4. Line 203, give a citation for the isosbestic point of 203 nm for the helix/coli transition.
Author Response
This manuscript looks at the effect of phosphorylation of Thr9 of human AGT using a peptide for the N-terminal tail (NTT-AGT) as well as the full-length protein. A T9E mutation is used as phosphomimetic. The work on the NTT-AGT characterizes the synergy between the T9E mutation and a mutation found in the minor allele (LM), P11L. The work on the full-length protein focus on disease-causing mutations, G170R and I244T. With NTT-AGT, the P11L mutation causes some enhancement of structure in the presence of TFE, with clear synergy between T9E and P11L. For the full-length protein, the structure, activity and stability are minimally affected. The primary effect of the T9E mutation appears to be on the aggregation properties of the protein, where it enhances the aggregation of disease-causing variants of apo-AGT. In general, the effects on aggregation are larger in the presence of T9E than for the negative control T9A. The work appears to be carefully done, is clearly presented and conservatively interpreted. A few comments for the authors follow.
We thank the reviewer for his/her kind words.
1.- The authors have measured CD to sufficiently low wavelength that they could readily evaluate the secondary structure content of the NTT-AGT peptides using available methods for estimating secondary structure from CD spectra (diChroWeb, for example). It would be useful to provide these estimates in supplementary material and discuss them in the text.
We had estimated the secondary structure by using the DichroWeb page (using all the deconvolution programs except VARSLC, for which we need measurements until 178 nm), and we had not included in the Results section because the findings further pinpointing to the mainly random-coil nature of the four peptides. In the revised version, we have included a short paragraph in the Discussion section (section 3), and we have added three new references.
2.- It is well-known that Tyr at the ends of peptides can interfere with CD spectra in the far UV (Biochemistry 1989, 28, 8609-8613; Biochemistry 1993, 32, 21, 5560-5565). It is common to insert a Gly in front of a C-terminal Tyr to prevent this interference, which the authors have not done with their set of peptides.

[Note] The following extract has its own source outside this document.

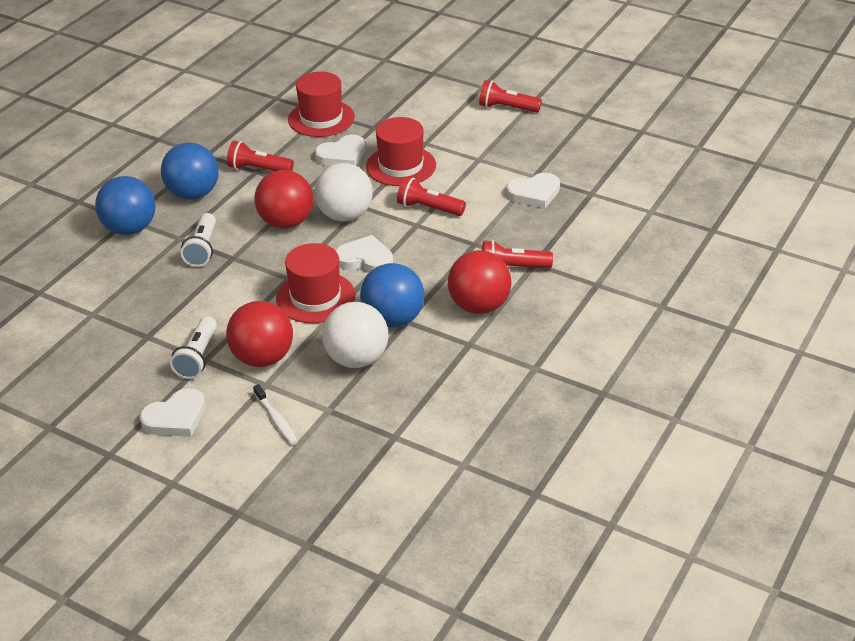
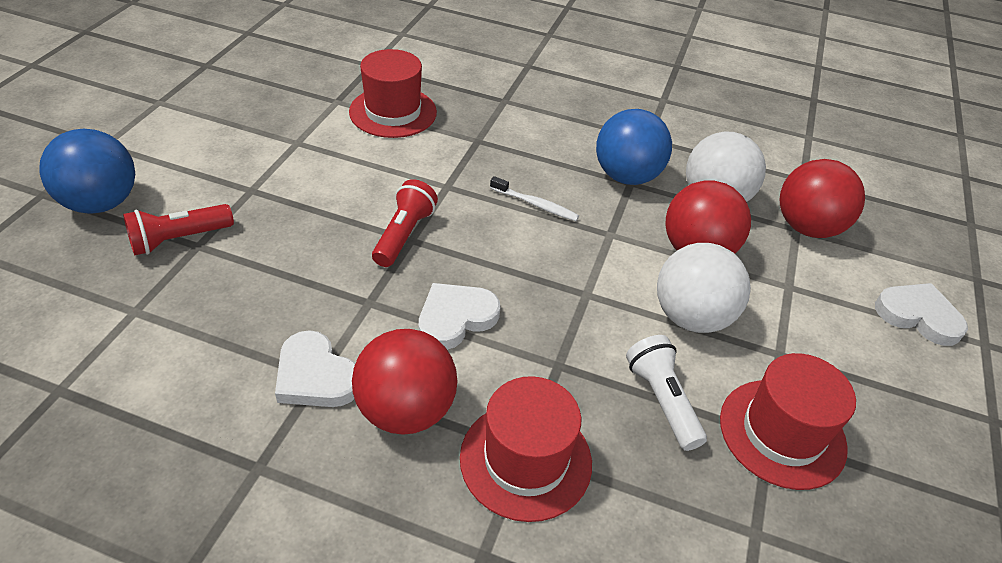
blue ball: 3 -> 2
red flashlight: 4 -> 2
white flashlight: 2 -> 1
white heart: 4 -> 3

The authors should provide some discussion of how their CD spectra may be affected by the presence of tyrosine at the C-terminus.
We assumed that the presence of a proline residue preceding the tyrosine could have the same effect as the glycine, as described in the paper by Baldwin and co-workers. Besides, it must be stated that as we are determining ΔG-values, from which we can estimate the helical population - and we are not using absolute values of helicity based on the measurements at a particular wavelength -, as long as the changes at a chosen wavelength can be followed with a good signal-to-noise ratio, the influence of the Y bands at any TFE-concentration for any of the peptides would be the same and such presence does not affect the slope of the titration curve (which provides the free energy of the a-helix↔random-coil transition). We have added a paragraph to the Materials and Methods Section (section 4.2.1) and the reference of Baldwin’s work.
3.- The authors describe the T9A mutation (lines 283-284) as a negative control. They should be more explicit why this is a negative control.
The T9A is a negative control, since it does not introduce the phosphomimic glutamic mutation. We have indicated this in Results section (section 2.2).
- Line 203, give a citation for the isosbestic point of 203 nm for the helix/coli transition.
The reference is that previously cited at the beginning of such paragraph: 40. We have added this reference at the end of this paragraph.